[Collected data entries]
= Beginning of Section =

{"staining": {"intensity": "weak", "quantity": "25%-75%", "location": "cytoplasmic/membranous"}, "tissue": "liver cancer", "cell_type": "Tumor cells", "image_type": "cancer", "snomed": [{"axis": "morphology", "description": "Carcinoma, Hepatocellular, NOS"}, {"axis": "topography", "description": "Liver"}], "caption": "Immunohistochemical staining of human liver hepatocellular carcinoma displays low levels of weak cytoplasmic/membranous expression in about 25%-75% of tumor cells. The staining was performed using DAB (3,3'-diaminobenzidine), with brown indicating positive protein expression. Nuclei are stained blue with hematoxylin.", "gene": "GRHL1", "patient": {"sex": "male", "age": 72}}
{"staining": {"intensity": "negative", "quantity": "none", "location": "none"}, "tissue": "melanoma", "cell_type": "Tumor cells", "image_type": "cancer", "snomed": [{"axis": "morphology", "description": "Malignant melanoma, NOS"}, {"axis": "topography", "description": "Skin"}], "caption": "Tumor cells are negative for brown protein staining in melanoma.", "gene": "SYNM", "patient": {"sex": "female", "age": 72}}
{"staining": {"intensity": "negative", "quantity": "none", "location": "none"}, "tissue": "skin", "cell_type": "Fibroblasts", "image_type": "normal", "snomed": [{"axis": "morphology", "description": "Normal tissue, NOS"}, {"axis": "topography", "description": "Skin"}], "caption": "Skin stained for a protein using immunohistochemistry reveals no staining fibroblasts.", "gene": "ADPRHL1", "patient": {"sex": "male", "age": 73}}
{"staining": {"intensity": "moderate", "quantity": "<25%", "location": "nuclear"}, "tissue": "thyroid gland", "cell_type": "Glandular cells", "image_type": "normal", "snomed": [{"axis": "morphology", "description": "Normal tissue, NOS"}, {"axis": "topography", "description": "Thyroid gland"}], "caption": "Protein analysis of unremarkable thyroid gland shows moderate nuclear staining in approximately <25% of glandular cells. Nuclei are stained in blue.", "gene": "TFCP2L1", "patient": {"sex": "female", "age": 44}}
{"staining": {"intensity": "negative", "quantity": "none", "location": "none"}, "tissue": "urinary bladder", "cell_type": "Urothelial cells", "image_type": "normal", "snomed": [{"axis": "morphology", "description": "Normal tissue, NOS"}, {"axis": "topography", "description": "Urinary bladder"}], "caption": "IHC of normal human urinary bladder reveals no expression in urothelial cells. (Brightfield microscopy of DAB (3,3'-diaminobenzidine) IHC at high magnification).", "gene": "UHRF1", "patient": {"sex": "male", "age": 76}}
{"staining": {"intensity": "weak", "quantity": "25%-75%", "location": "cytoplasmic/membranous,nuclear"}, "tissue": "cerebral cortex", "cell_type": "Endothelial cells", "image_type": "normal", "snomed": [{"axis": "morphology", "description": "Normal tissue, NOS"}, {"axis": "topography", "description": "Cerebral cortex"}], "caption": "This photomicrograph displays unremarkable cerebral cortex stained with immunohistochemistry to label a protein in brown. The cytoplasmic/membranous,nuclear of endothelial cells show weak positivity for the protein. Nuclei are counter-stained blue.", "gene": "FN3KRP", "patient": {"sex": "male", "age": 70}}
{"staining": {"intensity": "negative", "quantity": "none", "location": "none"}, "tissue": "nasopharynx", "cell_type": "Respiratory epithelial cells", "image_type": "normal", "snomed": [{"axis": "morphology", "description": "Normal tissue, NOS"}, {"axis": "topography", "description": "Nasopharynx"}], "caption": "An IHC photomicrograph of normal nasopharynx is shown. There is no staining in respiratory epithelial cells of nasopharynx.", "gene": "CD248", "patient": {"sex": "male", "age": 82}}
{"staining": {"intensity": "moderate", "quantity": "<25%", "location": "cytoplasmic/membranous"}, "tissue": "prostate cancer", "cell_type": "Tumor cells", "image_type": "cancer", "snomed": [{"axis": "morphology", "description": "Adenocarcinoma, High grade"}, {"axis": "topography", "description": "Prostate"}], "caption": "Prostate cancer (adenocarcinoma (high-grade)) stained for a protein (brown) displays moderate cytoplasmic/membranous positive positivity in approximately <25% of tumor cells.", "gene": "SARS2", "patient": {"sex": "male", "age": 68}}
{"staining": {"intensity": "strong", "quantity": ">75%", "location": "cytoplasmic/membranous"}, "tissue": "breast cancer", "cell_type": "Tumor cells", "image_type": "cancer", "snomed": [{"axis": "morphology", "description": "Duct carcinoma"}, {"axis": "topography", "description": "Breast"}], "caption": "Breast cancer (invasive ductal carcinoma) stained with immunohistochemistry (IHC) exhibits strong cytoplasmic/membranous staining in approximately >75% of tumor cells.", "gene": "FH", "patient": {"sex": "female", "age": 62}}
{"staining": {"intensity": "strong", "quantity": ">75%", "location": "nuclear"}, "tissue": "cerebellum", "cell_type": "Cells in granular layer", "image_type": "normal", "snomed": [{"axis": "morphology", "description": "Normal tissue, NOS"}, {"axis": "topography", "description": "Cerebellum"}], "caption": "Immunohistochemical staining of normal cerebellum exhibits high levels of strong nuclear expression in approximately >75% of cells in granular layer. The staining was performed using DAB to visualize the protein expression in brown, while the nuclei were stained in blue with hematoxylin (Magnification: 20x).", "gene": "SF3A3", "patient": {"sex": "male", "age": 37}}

= End of Section =

_Problem to work on:_ Your answer should contain every entry, transcribed exactly.

_Response:_
{"staining": {"intensity": "weak", "quantity": "25%-75%", "location": "cytoplasmic/membranous"}, "tissue": "liver cancer", "cell_type": "Tumor cells", "image_type": "cancer", "snomed": [{"axis": "morphology", "description": "Carcinoma, Hepatocellular, NOS"}, {"axis": "topography", "description": "Liver"}], "caption": "Immunohistochemical staining of human liver hepatocellular carcinoma displays low levels of weak cytoplasmic/membranous expression in about 25%-75% of tumor cells. The staining was performed using DAB (3,3'-diaminobenzidine), with brown indicating positive protein expression. Nuclei are stained blue with hematoxylin.", "gene": "GRHL1", "patient": {"sex": "male", "age": 72}}
{"staining": {"intensity": "negative", "quantity": "none", "location": "none"}, "tissue": "melanoma", "cell_type": "Tumor cells", "image_type": "cancer", "snomed": [{"axis": "morphology", "description": "Malignant melanoma, NOS"}, {"axis": "topography", "description": "Skin"}], "caption": "Tumor cells are negative for brown protein staining in melanoma.", "gene": "SYNM", "patient": {"sex": "female", "age": 72}}
{"staining": {"intensity": "negative", "quantity": "none", "location": "none"}, "tissue": "skin", "cell_type": "Fibroblasts", "image_type": "normal", "snomed": [{"axis": "morphology", "description": "Normal tissue, NOS"}, {"axis": "topography", "description": "Skin"}], "caption": "Skin stained for a protein using immunohistochemistry reveals no staining fibroblasts.", "gene": "ADPRHL1", "patient": {"sex": "male", "age": 73}}
{"staining": {"intensity": "moderate", "quantity": "<25%", "location": "nuclear"}, "tissue": "thyroid gland", "cell_type": "Glandular cells", "image_type": "normal", "snomed": [{"axis": "morphology", "description": "Normal tissue, NOS"}, {"axis": "topography", "description": "Thyroid gland"}], "caption": "Protein analysis of unremarkable thyroid gland shows moderate nuclear staining in approximately <25% of glandular cells. Nuclei are stained in blue.", "gene": "TFCP2L1", "patient": {"sex": "female", "age": 44}}
{"staining": {"intensity": "negative", "quantity": "none", "location": "none"}, "tissue": "urinary bladder", "cell_type": "Urothelial cells", "image_type": "normal", "snomed": [{"axis": "morphology", "description": "Normal tissue, NOS"}, {"axis": "topography", "description": "Urinary bladder"}], "caption": "IHC of normal human urinary bladder reveals no expression in urothelial cells. (Brightfield microscopy of DAB (3,3'-diaminobenzidine) IHC at high magnification).", "gene": "UHRF1", "patient": {"sex": "male", "age": 76}}
{"staining": {"intensity": "weak", "quantity": "25%-75%", "location": "cytoplasmic/membranous,nuclear"}, "tissue": "cerebral cortex", "cell_type": "Endothelial cells", "image_type": "normal", "snomed": [{"axis": "morphology", "description": "Normal tissue, NOS"}, {"axis": "topography", "description": "Cerebral cortex"}], "caption": "This photomicrograph displays unremarkable cerebral cortex stained with immunohistochemistry to label a protein in brown. The cytoplasmic/membranous,nuclear of endothelial cells show weak positivity for the protein. Nuclei are counter-stained blue.", "gene": "FN3KRP", "patient": {"sex": "male", "age": 70}}
{"staining": {"intensity": "negative", "quantity": "none", "location": "none"}, "tissue": "nasopharynx", "cell_type": "Respiratory epithelial cells", "image_type": "normal", "snomed": [{"axis": "morphology", "description": "Normal tissue, NOS"}, {"axis": "topography", "description": "Nasopharynx"}], "caption": "An IHC photomicrograph of normal nasopharynx is shown. There is no staining in respiratory epithelial cells of nasopharynx.", "gene": "CD248", "patient": {"sex": "male", "age": 82}}
{"staining": {"intensity": "moderate", "quantity": "<25%", "location": "cytoplasmic/membranous"}, "tissue": "prostate cancer", "cell_type": "Tumor cells", "image_type": "cancer", "snomed": [{"axis": "morphology", "description": "Adenocarcinoma, High grade"}, {"axis": "topography", "description": "Prostate"}], "caption": "Prostate cancer (adenocarcinoma (high-grade)) stained for a protein (brown) displays moderate cytoplasmic/membranous positive positivity in approximately <25% of tumor cells.", "gene": "SARS2", "patient": {"sex": "male", "age": 68}}
{"staining": {"intensity": "strong", "quantity": ">75%", "location": "cytoplasmic/membranous"}, "tissue": "breast cancer", "cell_type": "Tumor cells", "image_type": "cancer", "snomed": [{"axis": "morphology", "description": "Duct carcinoma"}, {"axis": "topography", "description": "Breast"}], "caption": "Breast cancer (invasive ductal carcinoma) stained with immunohistochemistry (IHC) exhibits strong cytoplasmic/membranous staining in approximately >75% of tumor cells.", "gene": "FH", "patient": {"sex": "female", "age": 62}}
{"staining": {"intensity": "strong", "quantity": ">75%", "location": "nuclear"}, "tissue": "cerebellum", "cell_type": "Cells in granular layer", "image_type": "normal", "snomed": [{"axis": "morphology", "description": "Normal tissue, NOS"}, {"axis": "topography", "description": "Cerebellum"}], "caption": "Immunohistochemical staining of normal cerebellum exhibits high levels of strong nuclear expression in approximately >75% of cells in granular layer. The staining was performed using DAB to visualize the protein expression in brown, while the nuclei were stained in blue with hematoxylin (Magnification: 20x).", "gene": "SF3A3", "patient": {"sex": "male", "age": 37}}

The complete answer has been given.